Selon toujours la plainte, entre 2003 et 2011, au moins 34 individus qui ont transporté de l’argent du Togo au Ghana, ont aussi fait de demandes de visas pour entrer aux Etats-Unis. La plupart d’entre eux se sont identifiés comme commerçants ou acquéreurs de voitures, et certains se sont déclarés comme acheteurs de voitures d’origine américaine qui ont reçu de liens à l’étranger à partir de Hassan Ayash Exchange, Ellissa Exchange, LCB comme leur lieu de contact lors de leur séjour américain.
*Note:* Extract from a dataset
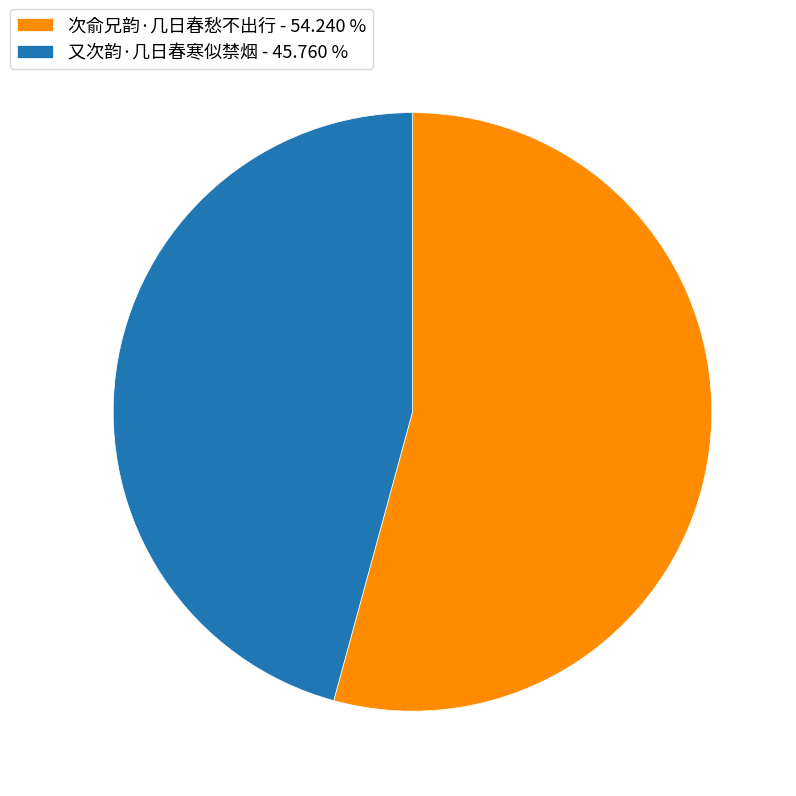

Is there any slice that represents more than half of the pie?

Yes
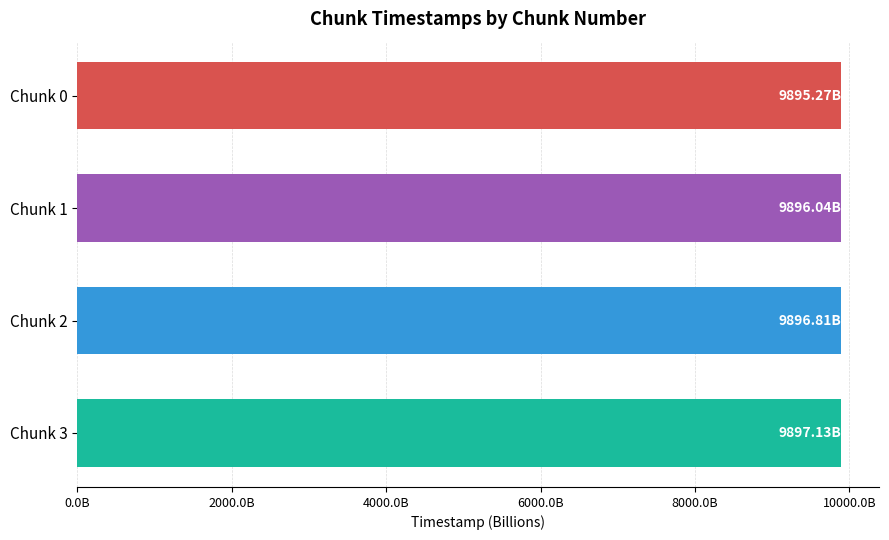

Does the chart contain stacked bars?

No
De plus, beaucoup de fonds passent de la frontière entre le Togo et le Ghana. « L’argent est habituellement transporté du Bénin en direction de l’aéroport d’Accra au Ghana, distant de Cotonou d’environ 210 km. La route de Cotonou à Accra passe par le Togo et sa capitale Lomé, à la frontière avec le Ghana. Les services ghanéens des douanes et taxes ont enregistré approximativement 1,2 milliard de dollar déclarés en devise américaine, et qui ont été importés à travers la frontière de Lomé entre 2007 et 2008. Environ 845 millions de dollar de ce montant ont été déclarés par des Libanais. D’Accra, l’argent est souvent convoyé au Beyrouth. La sécurité de Hezbollah facilite la réception de l’argent convoyé à l’aéroport international de Beyrouth », précise la plainte.
Silence à Lomé
Le gouvernement togolais qui a l’habitude de tempêter devant de pareilles situations, s’est muré dans un silence assourdissant. Même « republicoftogo » du tandem Debbasch-Finel qui est prompt à faire des commentaires tendancieux, ne s’est contenté que de reprendre l’article de l’AFP avec un nouveau titre : « Comment les voitures d’occasion servent à financer le Hezbollah ».
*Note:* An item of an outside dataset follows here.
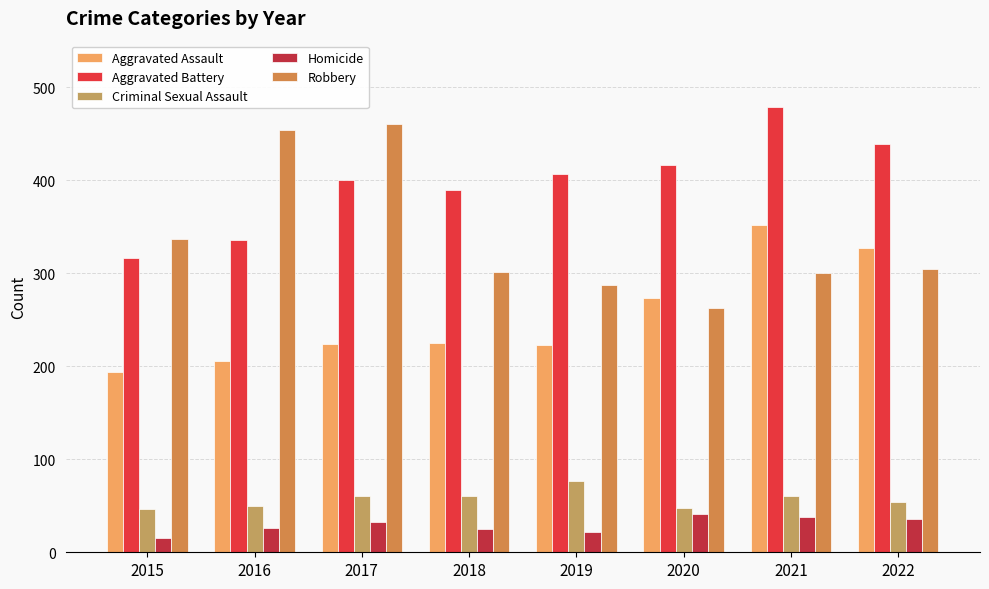

The value of Aggravated Assault at 2021 is 150. True or false?

False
En rappel, ce n’est pas la première fois que le Togo est accusé d’être la base arrière de Hezbollah. Déjà en 2006, plusieurs media internationaux avaient relayé ces genres d’informations mettant en cause notre pays. « Les amis de Mohammed Al Muhtadi, l’un des responsables locaux du Hezbollah, qui avait été reconduit discrètement en direction de Beyrouth par le Général Eyadéma, ont tissé depuis des réseaux très efficaces qui plongent leur enracinement dans le milieu économique le plus fermé de Lomé, là où se fréquentent les riches togolais et les « investisseurs» français et étrangers. (…)Une importante communauté libanaise vit en Afrique de l’Ouest, et, en particulier, au Togo. Une partie de cette communauté est soumise à des contributions « spontanées » émanant du Hezbollah (classé sur la liste noire des mouvements terroristes par les Etats-Unis). Des collecteurs effectuent des tournées régulières. Les « dons » se font en espèces ; sans laisser de trace. Les autorités togolaises exerçant contrôle actif sur les mouvements de fonds dans les banques, il est étonnant de constater leur manque d’efficacité dans le signalement de transferts suspects depuis plusieurs mois. Ces transferts sont justifiés, une fois de plus, par la vente de voitures d’occasion venues de l’extérieur du continent africain. Une partie de ce commerce lucratif sert à financer, n’en doutons pas, le terrorisme au même titre que le trafic de drogue, d’or et de diamants », avait révélé à l’époque « Infoplusgabon ». Affaire à suivre.